Practical steps to compare offers (my recommended checklist)

  1. Prequalify with both lenders using a soft pull to see rate ranges without hurting your credit.
  2. Compare APR, loan term, origination fees, prepayment penalties, and monthly payment.
  3. Ask about discounts (e.g., autopay, relationship pricing) and membership requirements for credit unions.
  4. Read the loan contract for late fees, returned-payment fees and acceleration clauses.
  5. Consider customer-service signals: online reviews, complaint history on ConsumerFinance.gov, and whether the lender is NCUA- or FDIC-insured.

Common mistakes to avoid

  • Comparing only headline rates and ignoring fees or loan terms.
  • Assuming all credit unions are closed groups; many have open membership options.
  • Overlooking non-rate costs such as late fees and forced insurance.
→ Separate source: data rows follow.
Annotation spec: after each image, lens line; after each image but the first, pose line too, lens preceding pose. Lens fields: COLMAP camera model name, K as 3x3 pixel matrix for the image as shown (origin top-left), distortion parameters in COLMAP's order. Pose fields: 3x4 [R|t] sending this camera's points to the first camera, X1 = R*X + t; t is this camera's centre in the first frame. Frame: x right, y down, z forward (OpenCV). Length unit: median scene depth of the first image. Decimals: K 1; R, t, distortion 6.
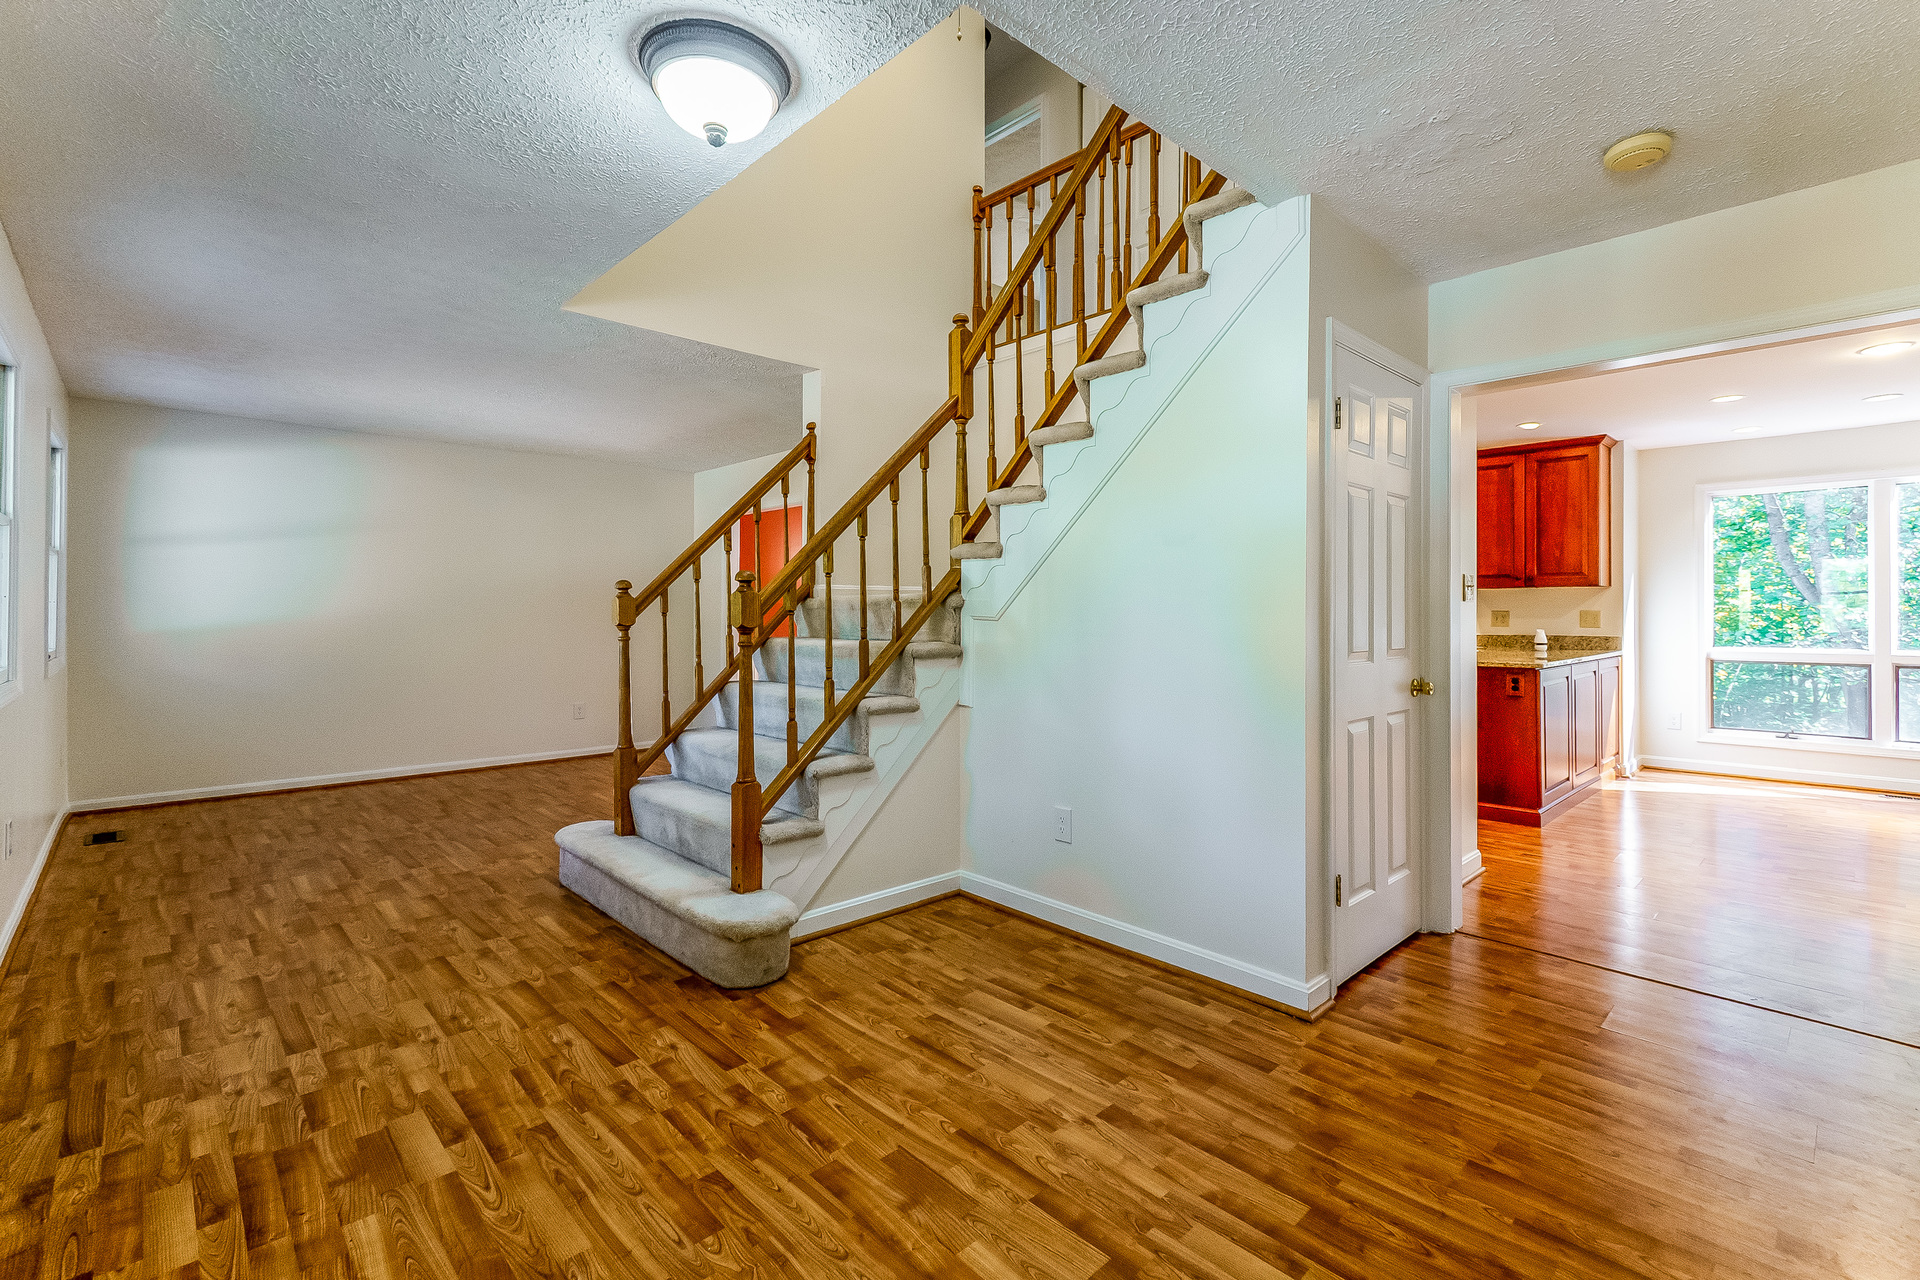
lens RADIAL K [[863.3, 0, 967.9], [0, 863.3, 599.0], [0, 0, 1]] dist [0.002170, 0.000186]
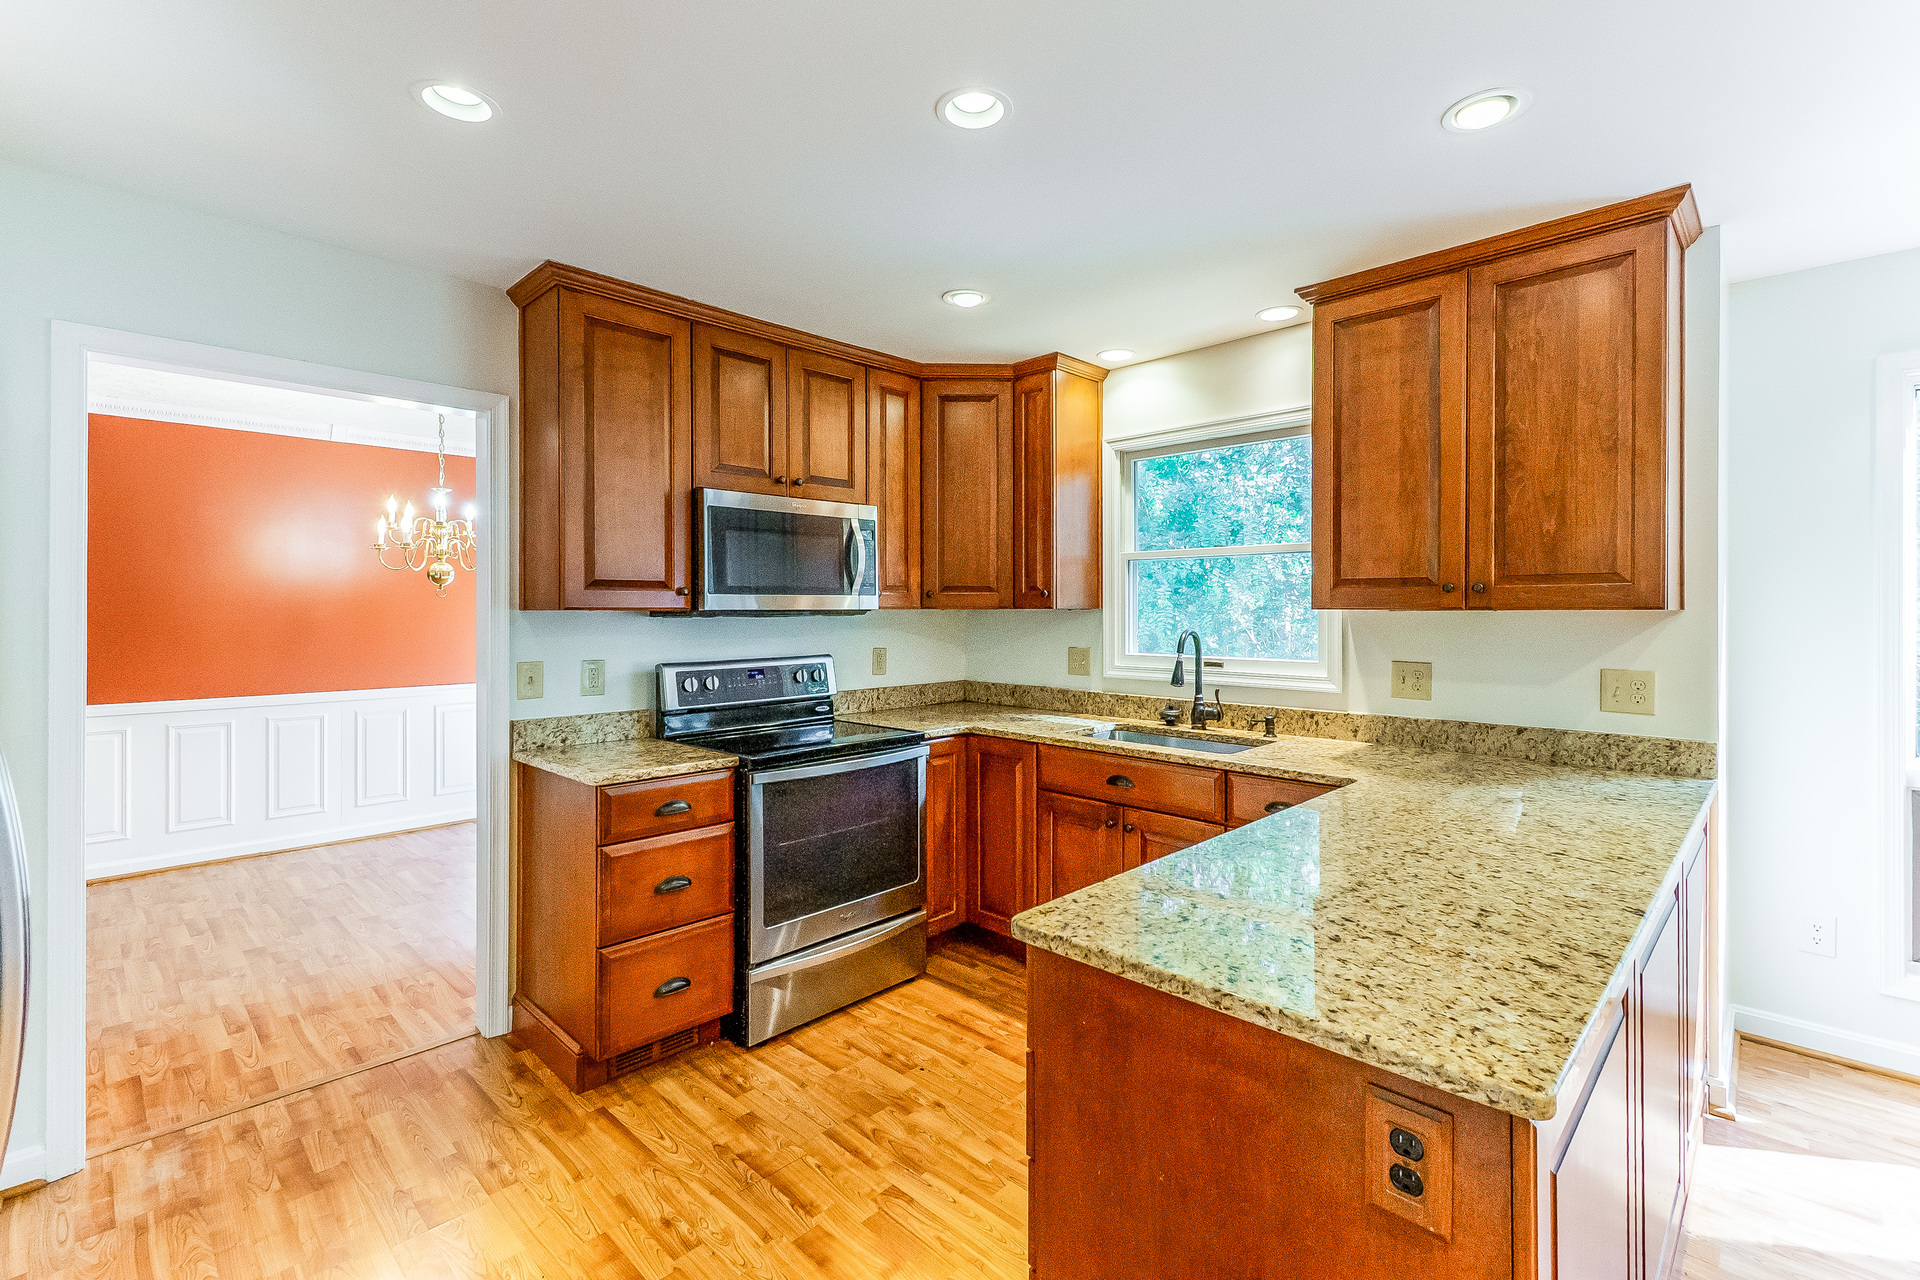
lens RADIAL K [[863.3, 0, 967.9], [0, 863.3, 599.0], [0, 0, 1]] dist [0.002170, 0.000186]
pose [[0.999010, 0.001600, 0.044455, 0.410684], [-0.001504, 0.999996, -0.002190, -0.017812], [-0.044459, 0.002121, 0.999009, 0.633002]]
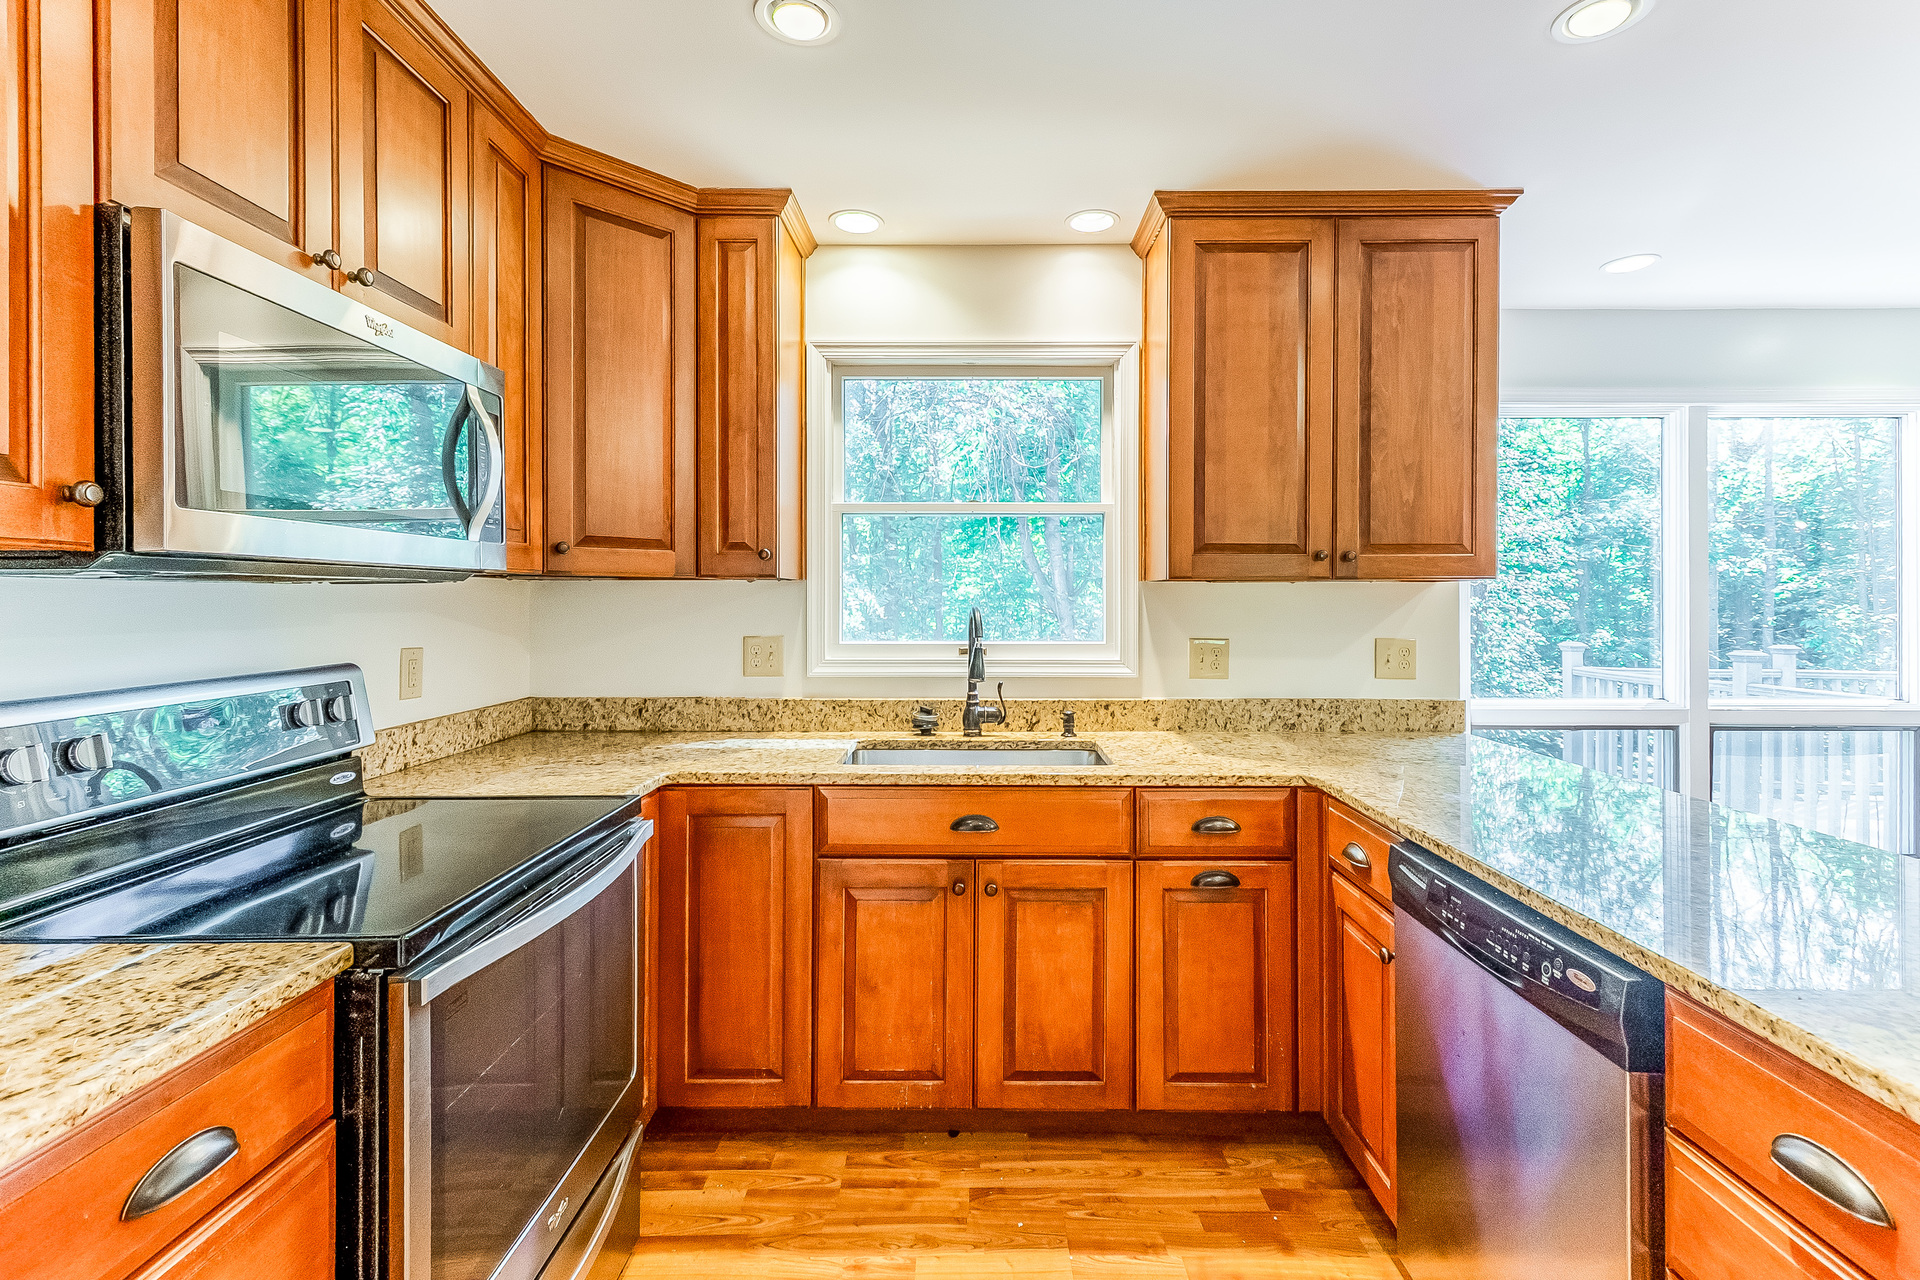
lens RADIAL K [[863.3, 0, 967.9], [0, 863.3, 599.0], [0, 0, 1]] dist [0.002170, 0.000186]
pose [[0.680893, 0.004997, 0.732366, 0.273552], [-0.008890, 0.999959, 0.001441, -0.004667], [-0.732329, -0.007492, 0.680910, 0.882524]]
Short example from practice

A couple I advised compared a credit union 5.25% APR vs a bank 7.10% APR on a $12,000, 36‑month loan. The credit-union offer lowered total interest by roughly $425 and reduced the monthly payment — enough improvement to make the credit-union loan the clear choice for them.

Related FinHelp resources

Sources and authority

Professional disclaimer

This article is educational and not individualized financial advice. For a loan decision based on your unique finances, consult a certified financial planner or a trusted loan officer.

Author note

I’m the senior financial content editor at FinHelp.io with 15 years helping borrowers compare loan offers. The guidance here reflects best practices for comparing unsecured personal-loan offers as of 2025.